* [Exercise brief]: All lines from the one with "What depth value" through the close of the records below are to be set down exactly, and no others.

[Start of section]

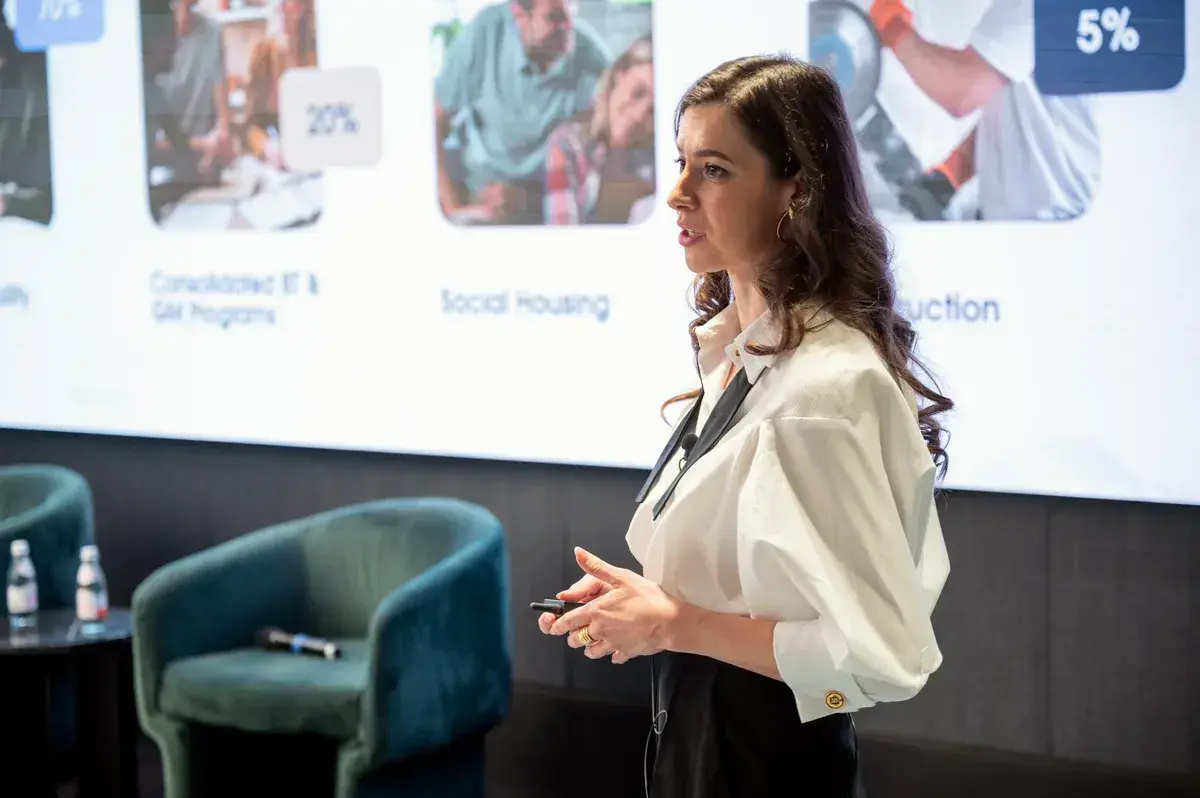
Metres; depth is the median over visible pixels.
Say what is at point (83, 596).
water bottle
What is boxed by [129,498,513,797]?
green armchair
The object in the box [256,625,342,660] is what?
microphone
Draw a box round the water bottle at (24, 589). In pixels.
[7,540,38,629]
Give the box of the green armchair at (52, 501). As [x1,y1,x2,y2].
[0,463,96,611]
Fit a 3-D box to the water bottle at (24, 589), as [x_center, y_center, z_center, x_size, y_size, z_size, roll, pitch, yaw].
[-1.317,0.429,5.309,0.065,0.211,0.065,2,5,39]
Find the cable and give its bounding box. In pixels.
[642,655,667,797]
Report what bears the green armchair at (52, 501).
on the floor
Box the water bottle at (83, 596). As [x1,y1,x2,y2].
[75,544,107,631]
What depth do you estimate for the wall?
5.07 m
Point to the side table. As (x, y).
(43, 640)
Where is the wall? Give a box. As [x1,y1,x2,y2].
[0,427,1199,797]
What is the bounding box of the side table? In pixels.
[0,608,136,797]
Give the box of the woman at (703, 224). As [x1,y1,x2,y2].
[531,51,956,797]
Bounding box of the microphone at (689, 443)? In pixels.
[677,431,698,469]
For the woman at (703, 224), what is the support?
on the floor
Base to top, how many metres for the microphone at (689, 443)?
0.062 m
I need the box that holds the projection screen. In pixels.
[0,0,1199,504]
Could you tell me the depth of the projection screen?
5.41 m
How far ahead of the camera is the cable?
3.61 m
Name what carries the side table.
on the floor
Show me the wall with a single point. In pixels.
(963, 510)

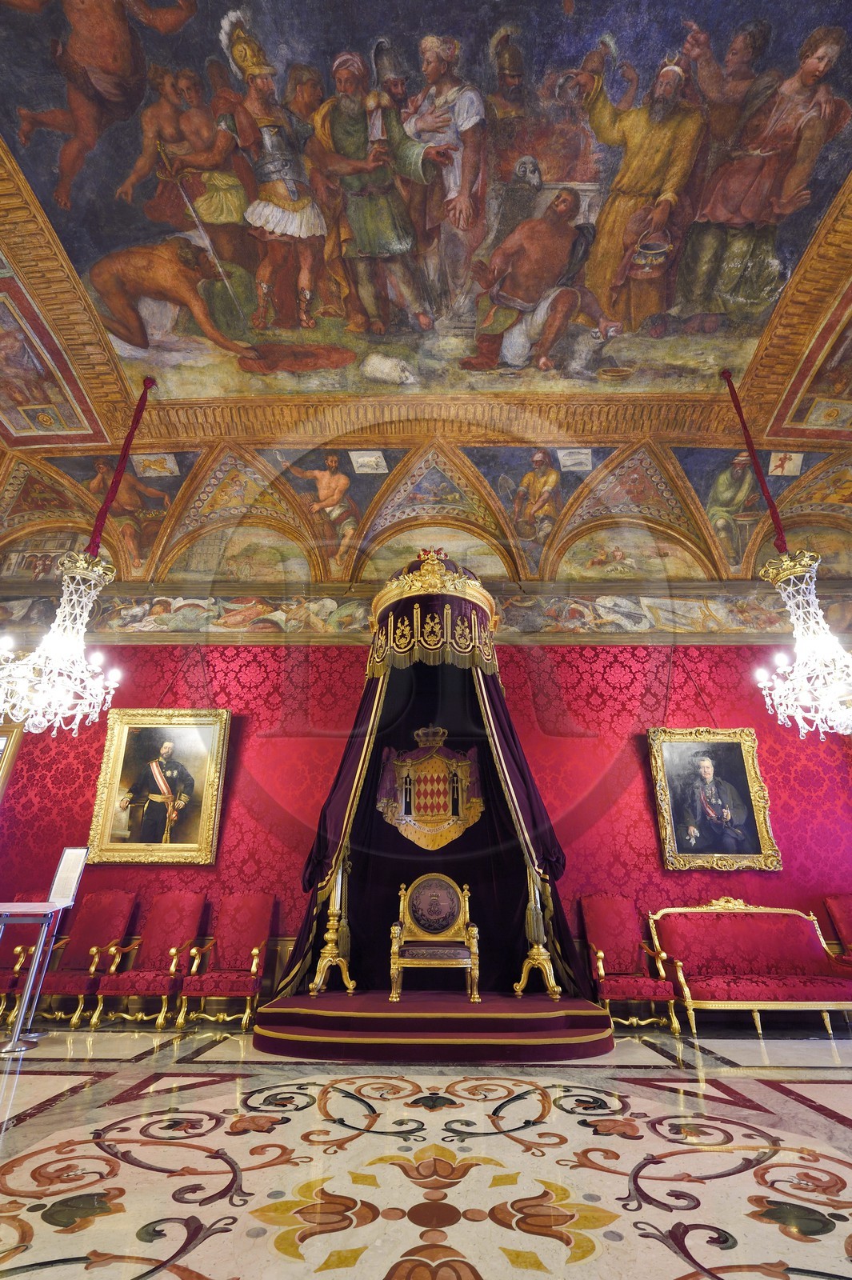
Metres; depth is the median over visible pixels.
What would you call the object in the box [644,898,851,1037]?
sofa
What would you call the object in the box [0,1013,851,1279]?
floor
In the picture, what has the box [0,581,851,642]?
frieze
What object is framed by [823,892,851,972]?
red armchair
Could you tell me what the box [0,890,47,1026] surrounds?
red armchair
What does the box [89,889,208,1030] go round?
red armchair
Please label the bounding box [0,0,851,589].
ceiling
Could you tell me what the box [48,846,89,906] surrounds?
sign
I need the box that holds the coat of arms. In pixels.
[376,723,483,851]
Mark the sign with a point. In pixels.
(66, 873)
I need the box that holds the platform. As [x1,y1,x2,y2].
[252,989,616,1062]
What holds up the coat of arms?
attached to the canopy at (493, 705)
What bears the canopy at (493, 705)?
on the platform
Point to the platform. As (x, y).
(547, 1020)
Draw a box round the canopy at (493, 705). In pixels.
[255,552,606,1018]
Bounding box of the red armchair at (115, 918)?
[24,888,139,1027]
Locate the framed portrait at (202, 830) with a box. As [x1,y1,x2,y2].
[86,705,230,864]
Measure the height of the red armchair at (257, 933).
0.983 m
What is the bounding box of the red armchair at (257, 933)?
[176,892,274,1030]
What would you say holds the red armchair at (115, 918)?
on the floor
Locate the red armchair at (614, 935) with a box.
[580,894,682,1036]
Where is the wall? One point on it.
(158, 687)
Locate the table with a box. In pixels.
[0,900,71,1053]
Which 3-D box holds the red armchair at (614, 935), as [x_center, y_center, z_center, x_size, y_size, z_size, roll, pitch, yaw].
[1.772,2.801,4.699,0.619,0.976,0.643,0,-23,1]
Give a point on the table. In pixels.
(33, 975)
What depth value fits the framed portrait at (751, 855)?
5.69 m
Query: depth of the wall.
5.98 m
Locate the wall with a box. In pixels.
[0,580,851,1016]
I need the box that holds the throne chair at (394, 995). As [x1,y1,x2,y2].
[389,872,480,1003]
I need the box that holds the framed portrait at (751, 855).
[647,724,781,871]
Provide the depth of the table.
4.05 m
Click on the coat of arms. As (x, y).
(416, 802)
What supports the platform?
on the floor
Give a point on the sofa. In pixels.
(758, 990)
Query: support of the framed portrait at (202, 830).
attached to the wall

[End of section]

* [Exercise solution]:
What depth value fits the framed portrait at (751, 855)?
5.69 m
Query: depth of the wall.
5.98 m
Locate the wall with a box. In pixels.
[0,580,851,1016]
I need the box that holds the throne chair at (394, 995). As [x1,y1,x2,y2].
[389,872,480,1003]
I need the box that holds the framed portrait at (751, 855).
[647,724,781,871]
Provide the depth of the table.
4.05 m
Click on the coat of arms. As (x, y).
(416, 802)
What supports the platform?
on the floor
Give a point on the sofa. In pixels.
(758, 990)
Query: support of the framed portrait at (202, 830).
attached to the wall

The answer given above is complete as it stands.